> _Work order_:
Return the listing below line for line with no changes, leaving out the pictures.

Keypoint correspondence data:

++++++++++

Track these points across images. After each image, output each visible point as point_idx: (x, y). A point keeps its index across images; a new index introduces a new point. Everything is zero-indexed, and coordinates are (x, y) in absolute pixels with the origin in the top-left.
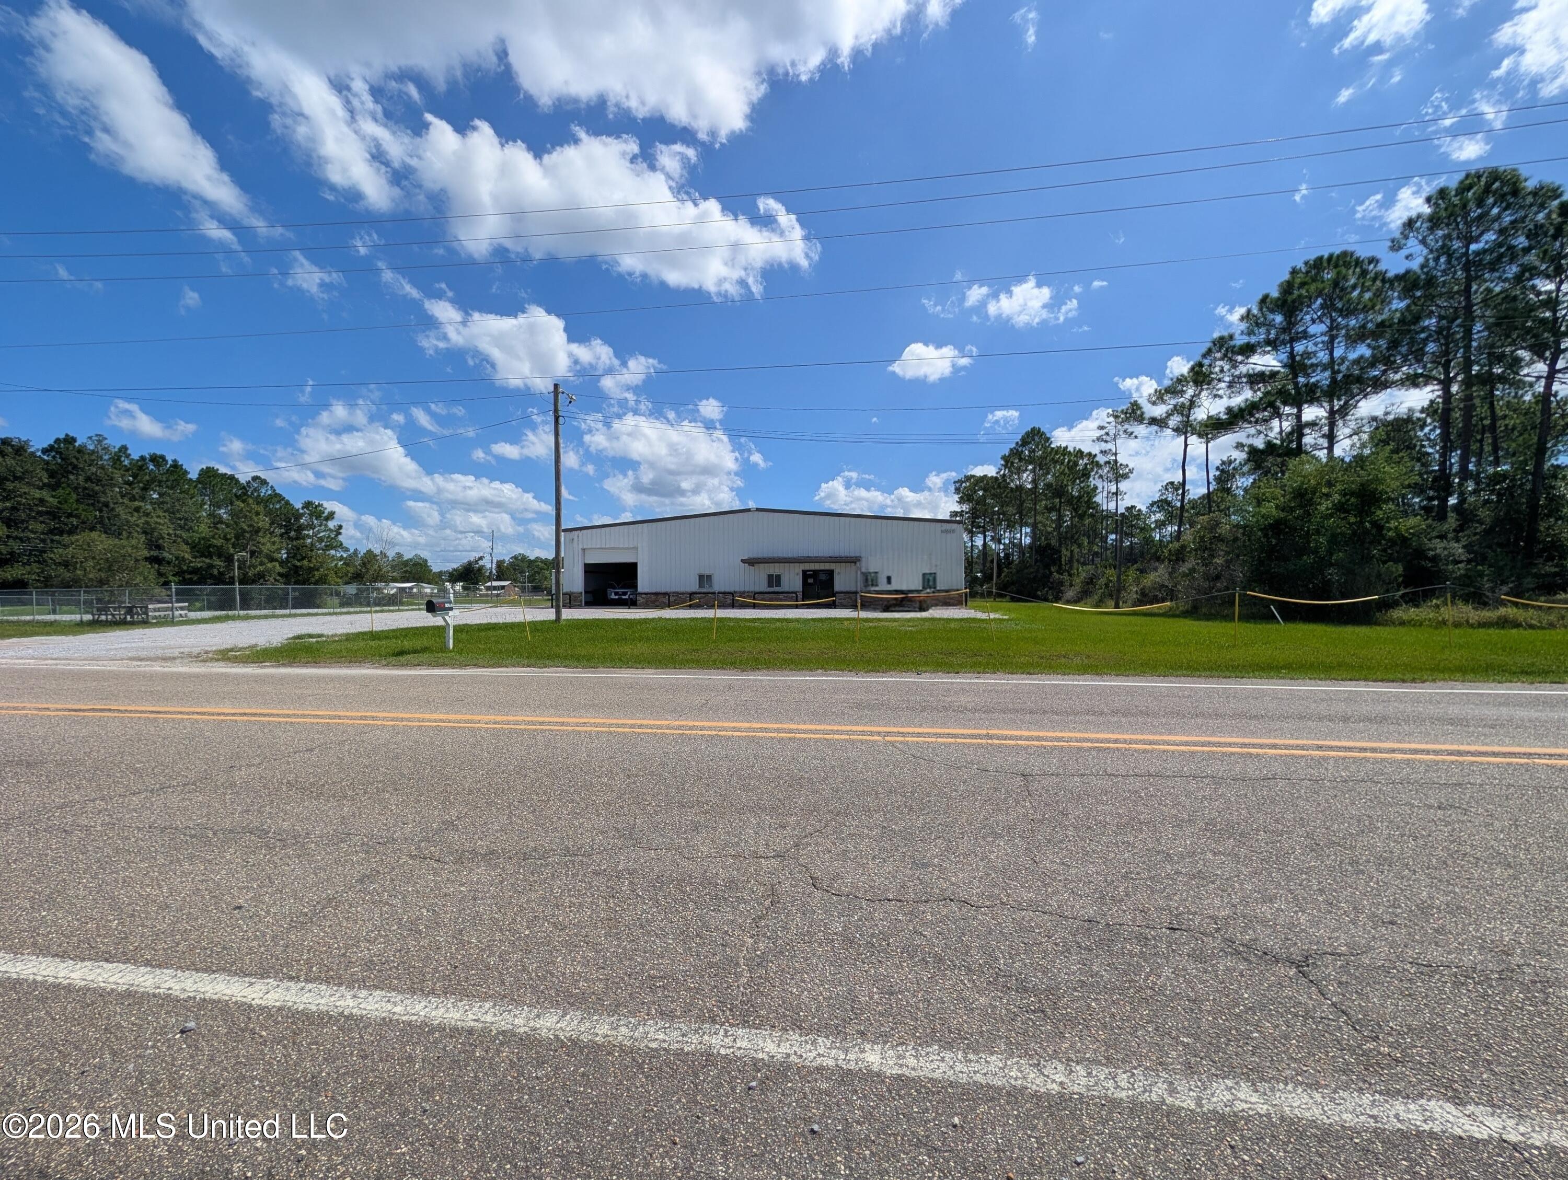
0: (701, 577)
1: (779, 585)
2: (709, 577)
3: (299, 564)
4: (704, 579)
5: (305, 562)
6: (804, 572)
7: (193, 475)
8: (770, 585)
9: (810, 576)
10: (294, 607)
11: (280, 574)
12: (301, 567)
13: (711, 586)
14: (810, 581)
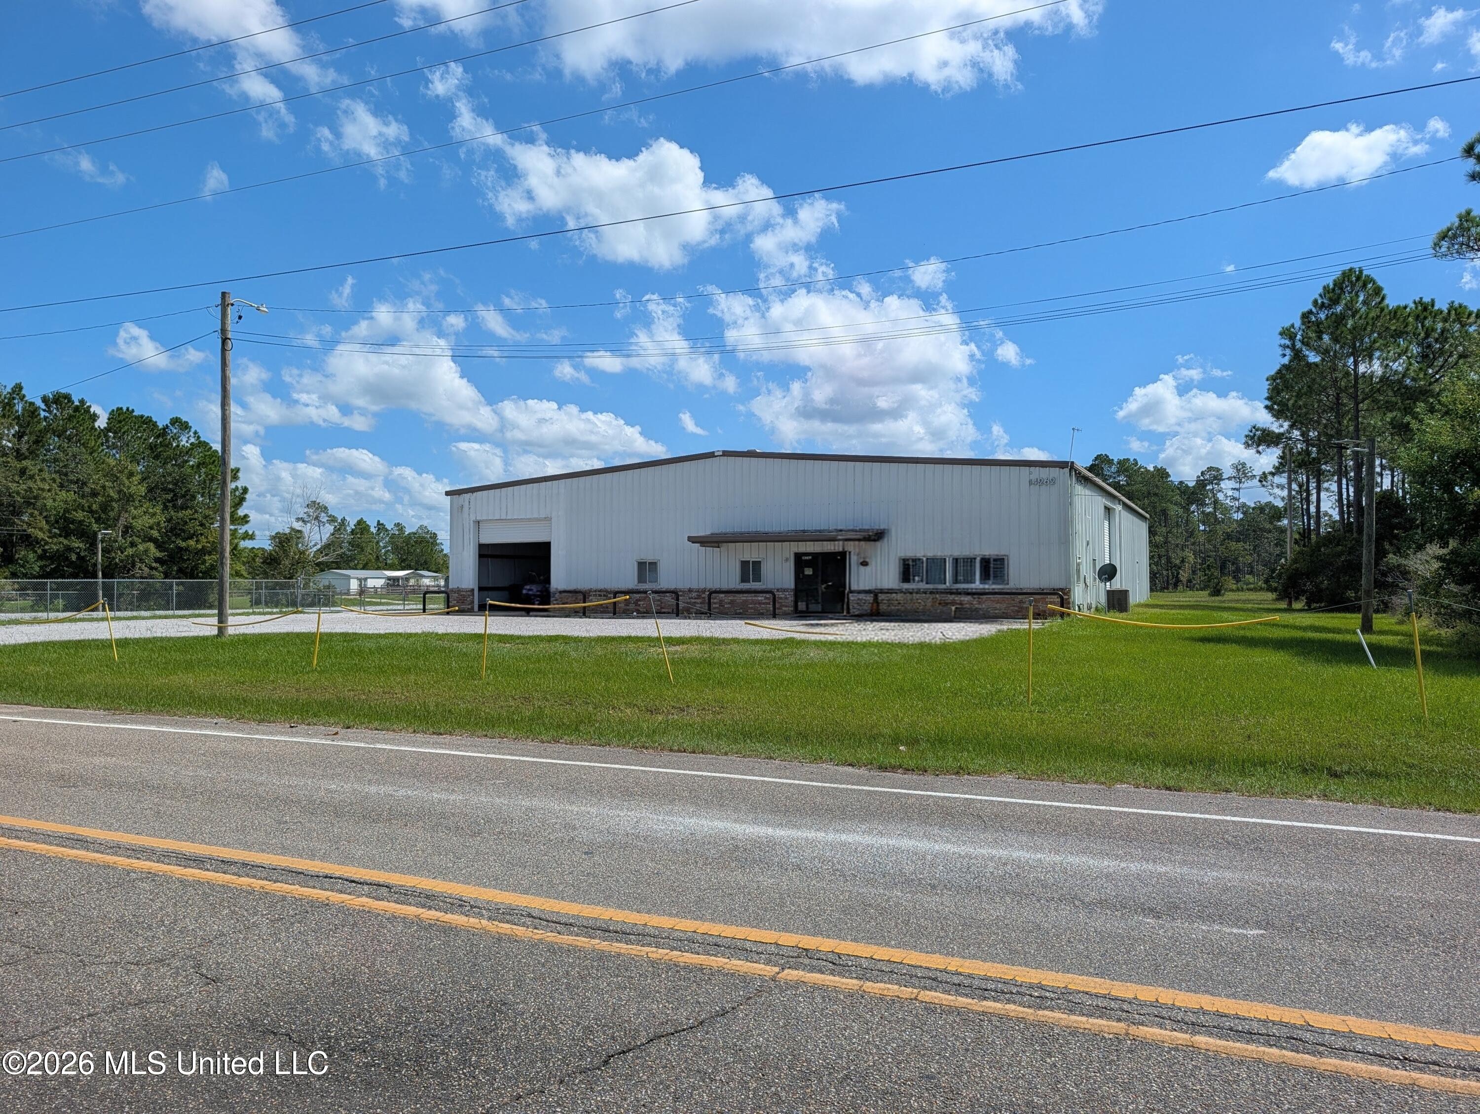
0: (641, 565)
1: (757, 578)
2: (653, 565)
3: (183, 544)
4: (647, 569)
5: (192, 543)
6: (798, 557)
7: (102, 423)
8: (744, 579)
9: (808, 564)
10: (179, 608)
11: (157, 560)
12: (186, 549)
13: (656, 581)
14: (809, 571)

++++++++++

> _Result for this task_:
Track these points across images. After each image, output each visible point as point_idx: (x, y). A point keeps its index across images; a new index introduces a new point. Everything is zero-indexed, and coordinates are (x, y) in absolute pixels with the origin in the top-left.
0: (701, 577)
1: (779, 585)
2: (709, 577)
3: (299, 564)
4: (704, 579)
5: (305, 562)
6: (804, 572)
7: (193, 475)
8: (770, 585)
9: (810, 576)
10: (294, 607)
11: (280, 574)
12: (301, 567)
13: (711, 586)
14: (810, 581)
0: (641, 565)
1: (757, 578)
2: (653, 565)
3: (183, 544)
4: (647, 569)
5: (192, 543)
6: (798, 557)
7: (102, 423)
8: (744, 579)
9: (808, 564)
10: (179, 608)
11: (157, 560)
12: (186, 549)
13: (656, 581)
14: (809, 571)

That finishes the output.